- **Work to complete**
Select the lines below containing the word "Setup".

- **Material for this task**

============

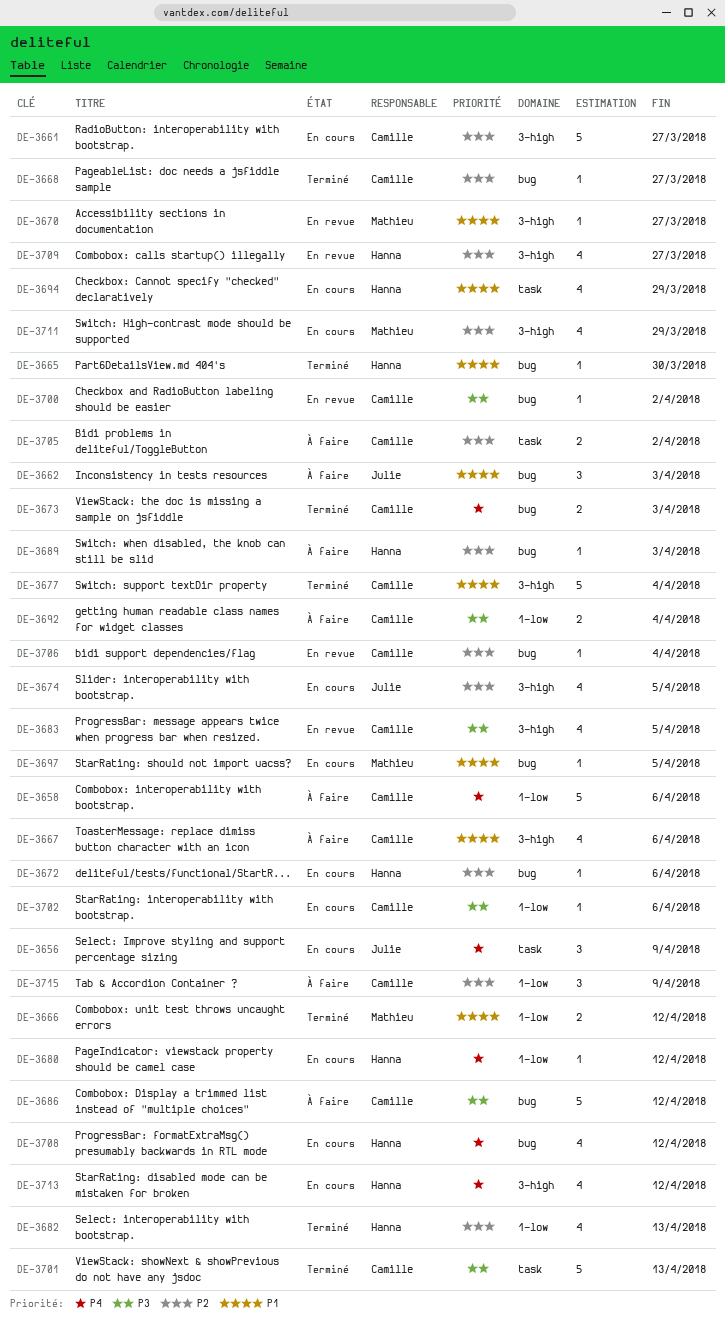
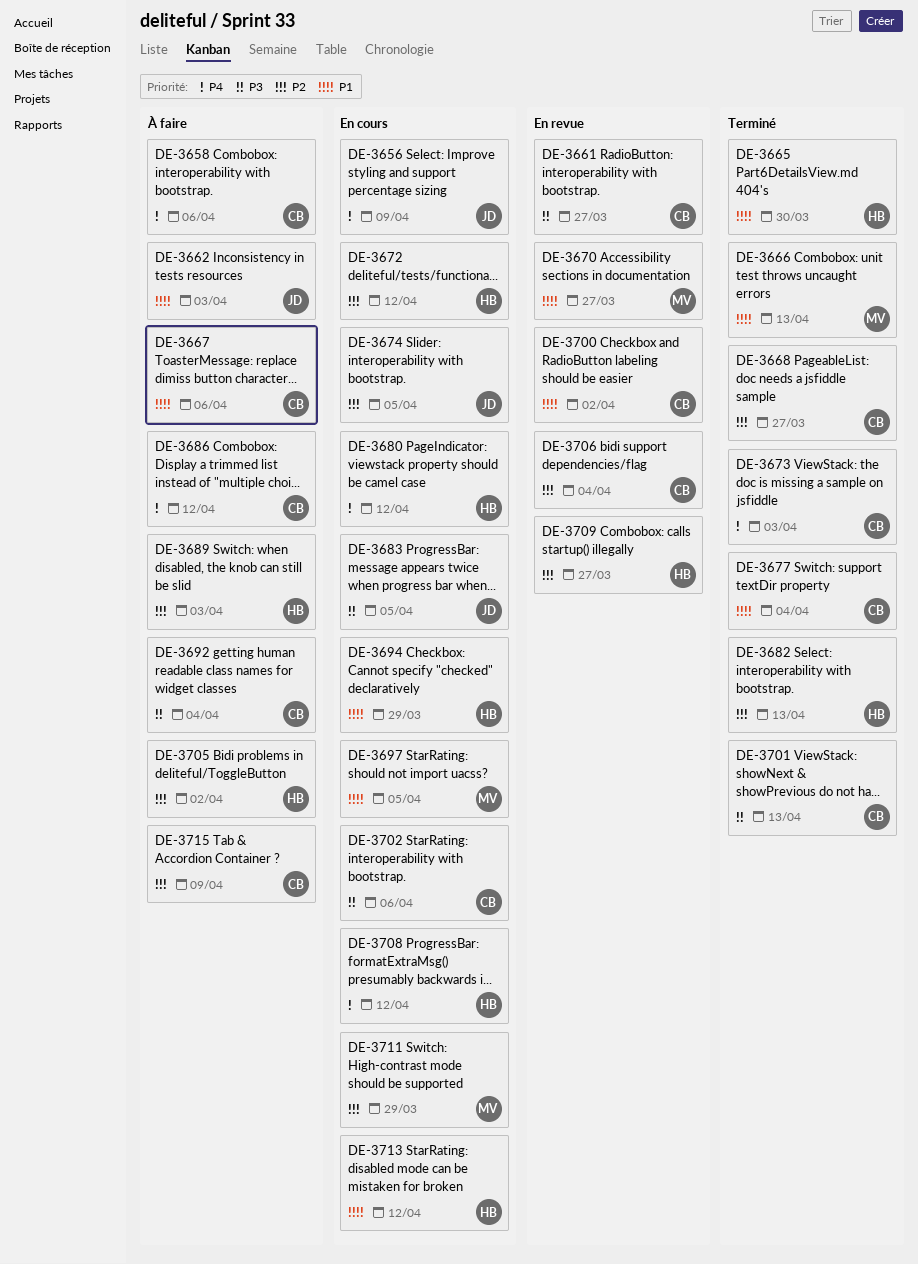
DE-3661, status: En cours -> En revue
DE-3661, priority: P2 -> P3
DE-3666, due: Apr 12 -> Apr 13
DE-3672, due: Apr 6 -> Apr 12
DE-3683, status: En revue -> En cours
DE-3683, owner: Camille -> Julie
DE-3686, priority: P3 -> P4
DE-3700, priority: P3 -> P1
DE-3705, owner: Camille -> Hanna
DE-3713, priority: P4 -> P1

============

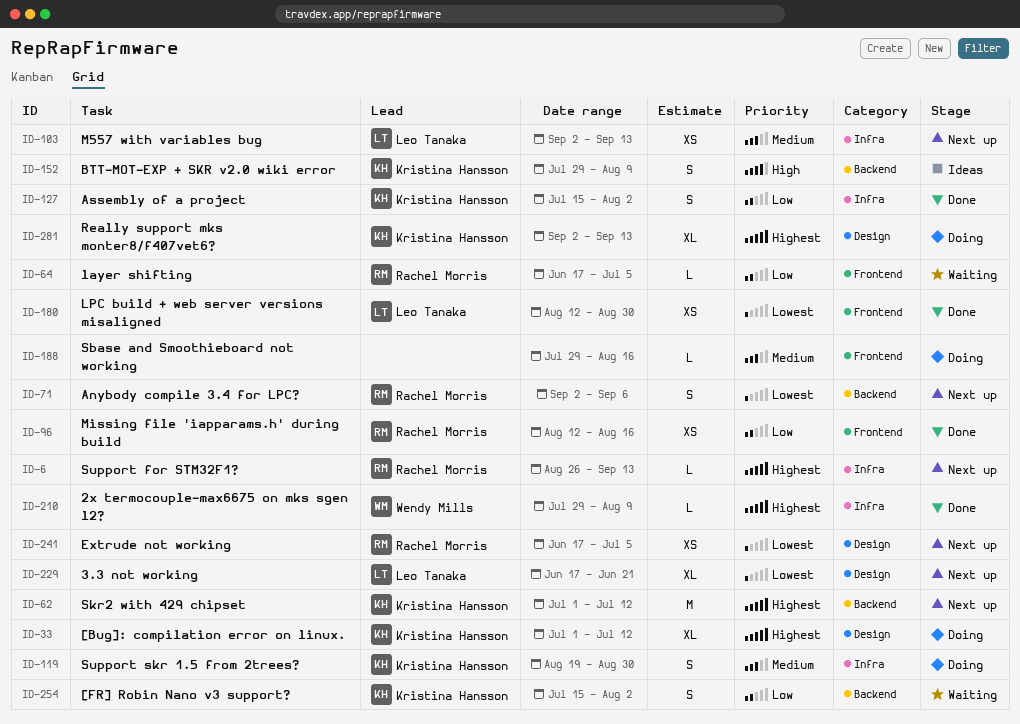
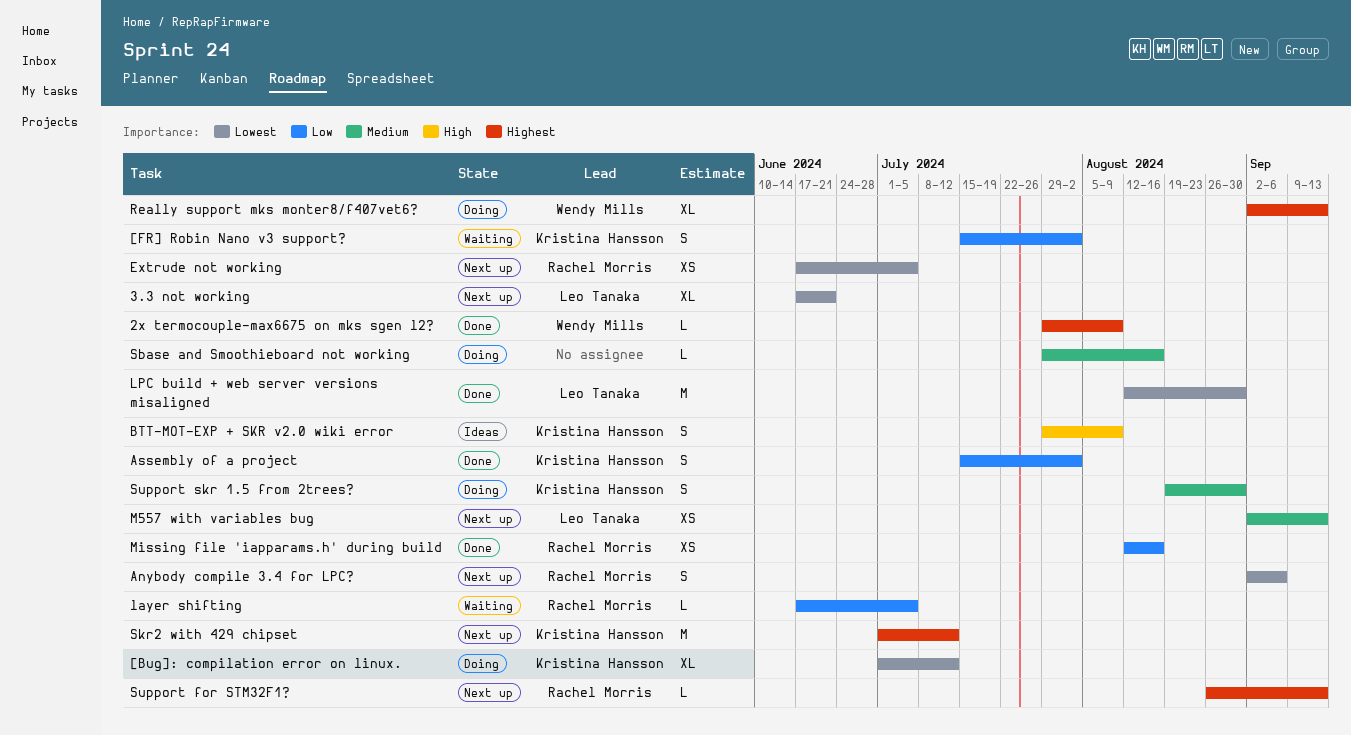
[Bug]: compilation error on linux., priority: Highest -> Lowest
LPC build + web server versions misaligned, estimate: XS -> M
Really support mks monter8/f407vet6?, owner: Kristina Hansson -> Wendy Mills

============

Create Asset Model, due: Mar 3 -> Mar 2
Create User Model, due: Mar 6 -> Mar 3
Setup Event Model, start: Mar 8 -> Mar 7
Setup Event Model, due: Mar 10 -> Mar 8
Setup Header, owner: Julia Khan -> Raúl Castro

============

- **Exercise solution**
Setup Event Model, start: Mar 8 -> Mar 7
Setup Event Model, due: Mar 10 -> Mar 8
Setup Header, owner: Julia Khan -> Raúl Castro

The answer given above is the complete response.